#### [WORK TASK]
Can you set down every one of the lines below word for word, leaving the pictures out?

Stored items:
.....
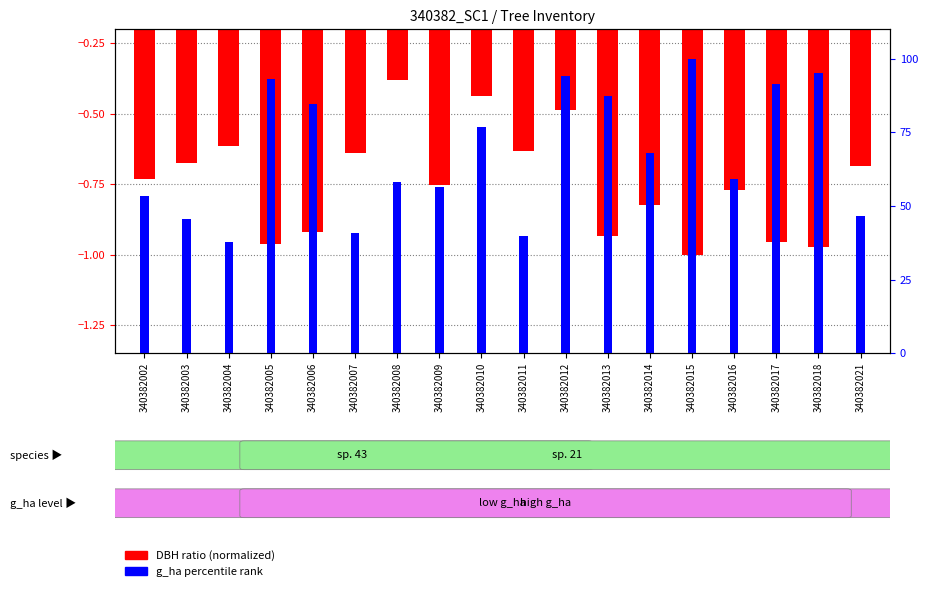

At which category is the sum across all series the highest?

340382015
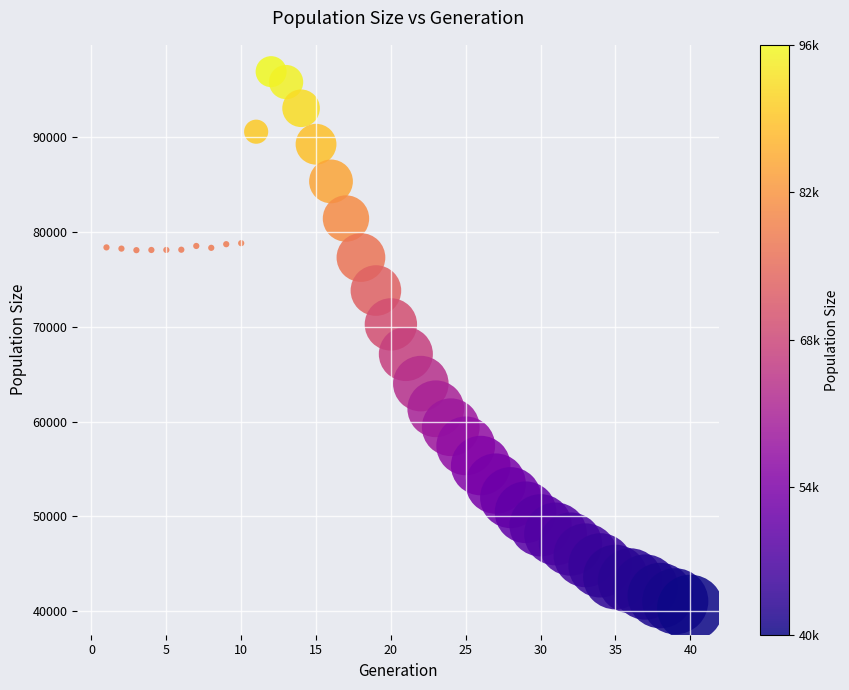

What is the range of X values (max minus min)?

39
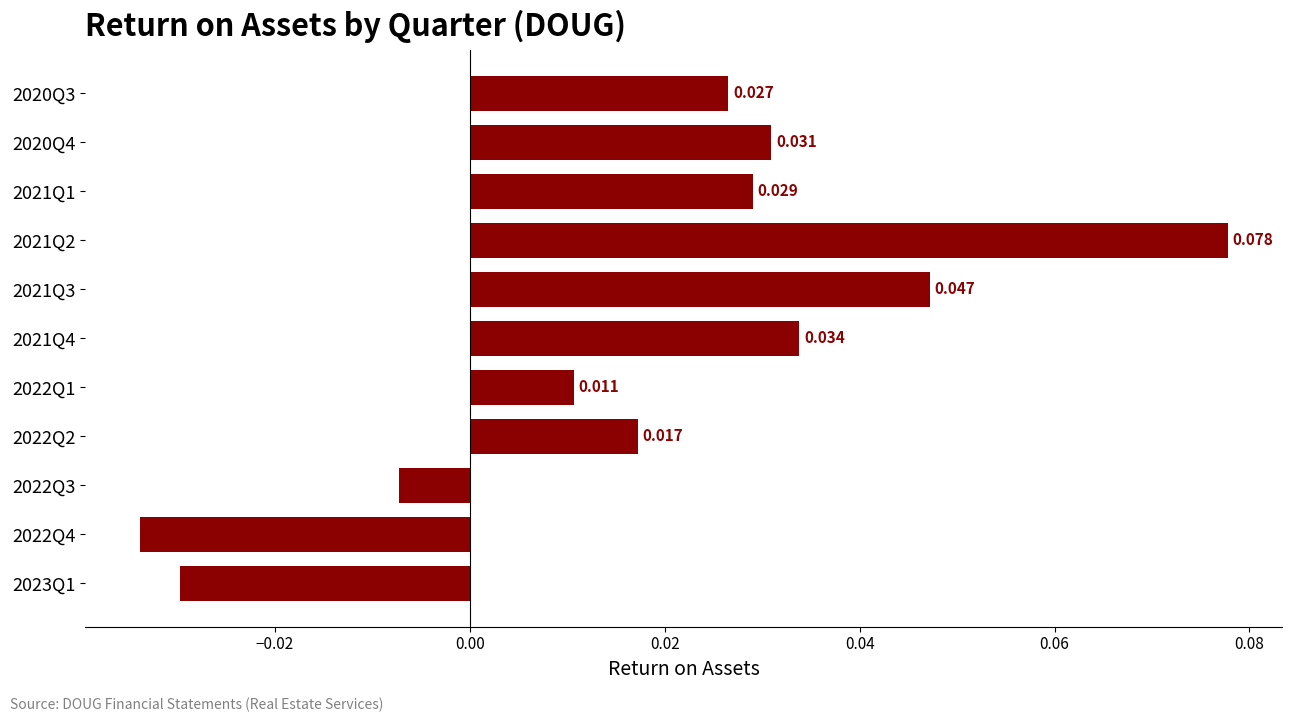

How many negative values are there?

3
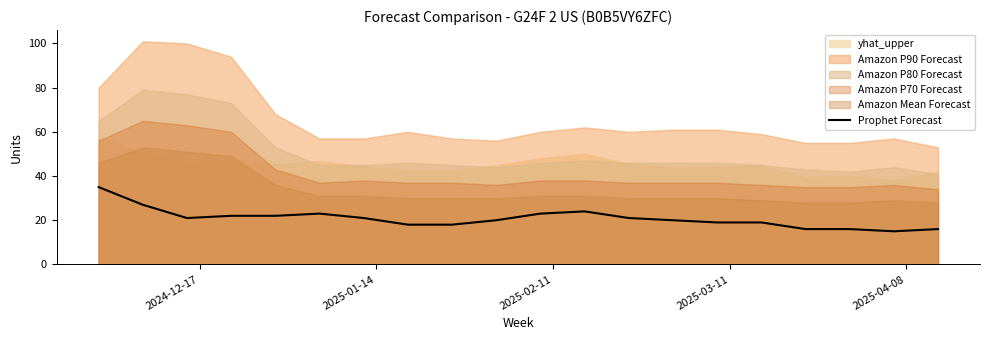

What is the maximum value for Prophet Forecast?

35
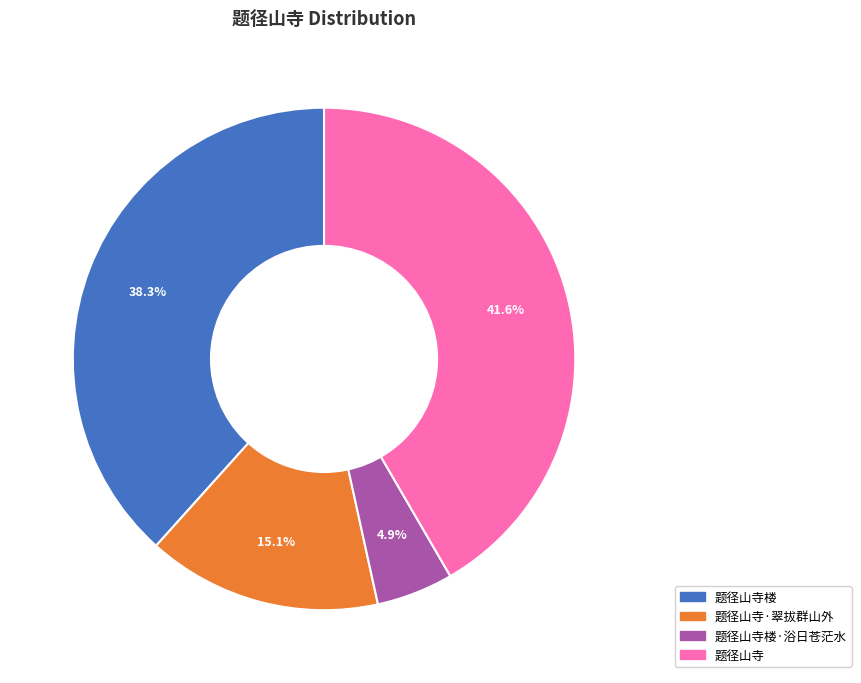

Is there a majority slice in this chart?

No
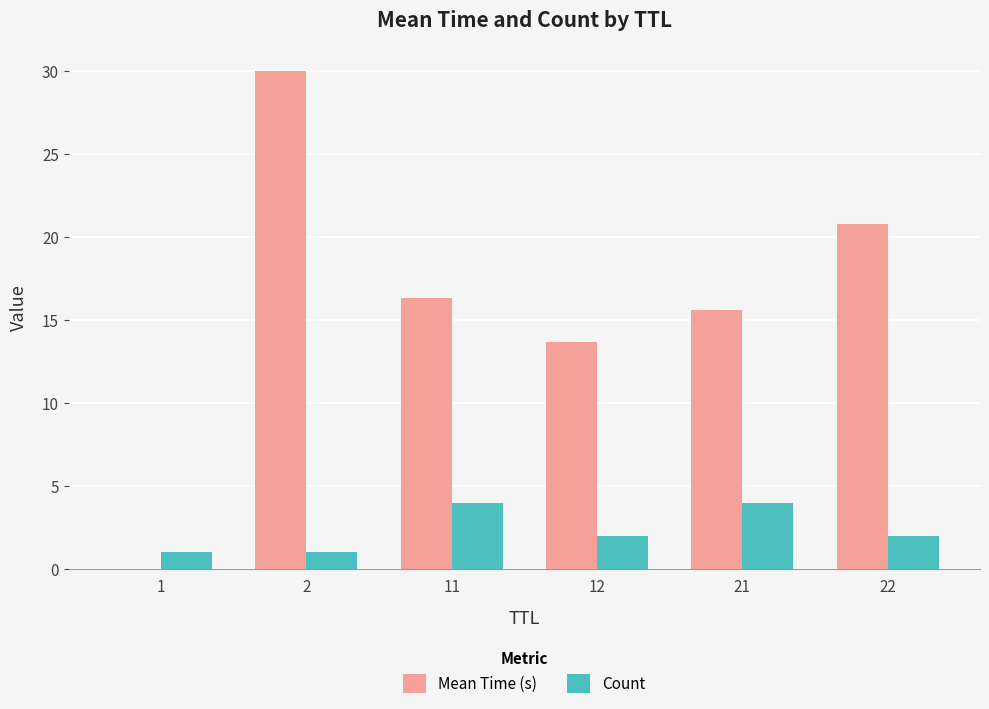

How many data points in Mean Time (s) are above 16?

3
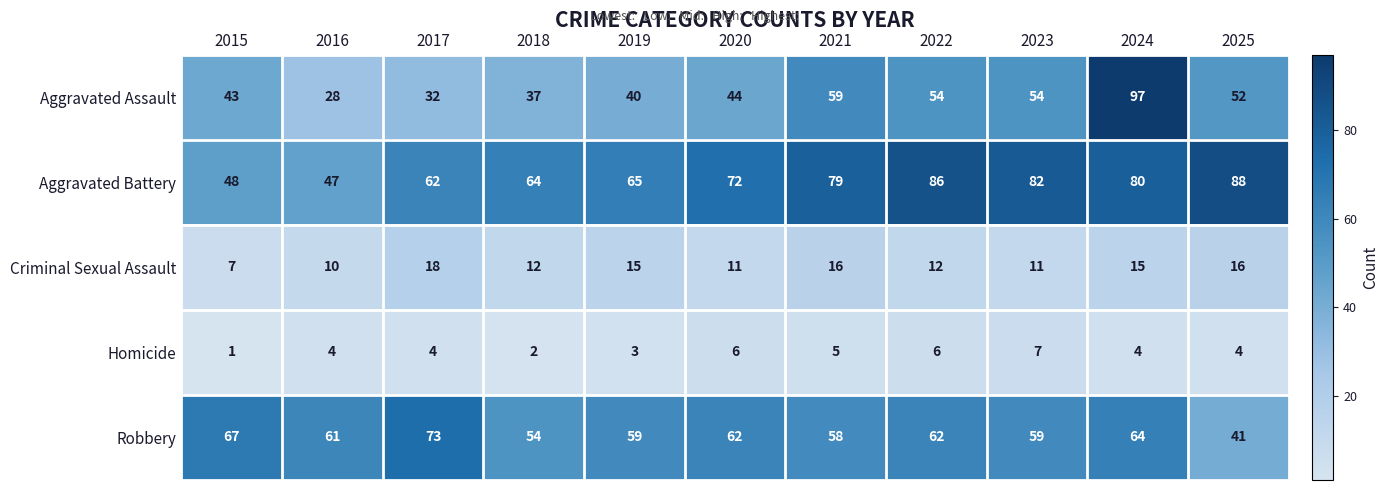

What is the difference between the highest and lowest values at 2025?

84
.....
#### [FINAL ANSWER]
At which category is the sum across all series the highest?

340382015

What is the range of X values (max minus min)?

39

How many negative values are there?

3

What is the maximum value for Prophet Forecast?

35

Is there a majority slice in this chart?

No

How many data points in Mean Time (s) are above 16?

3

What is the difference between the highest and lowest values at 2025?

84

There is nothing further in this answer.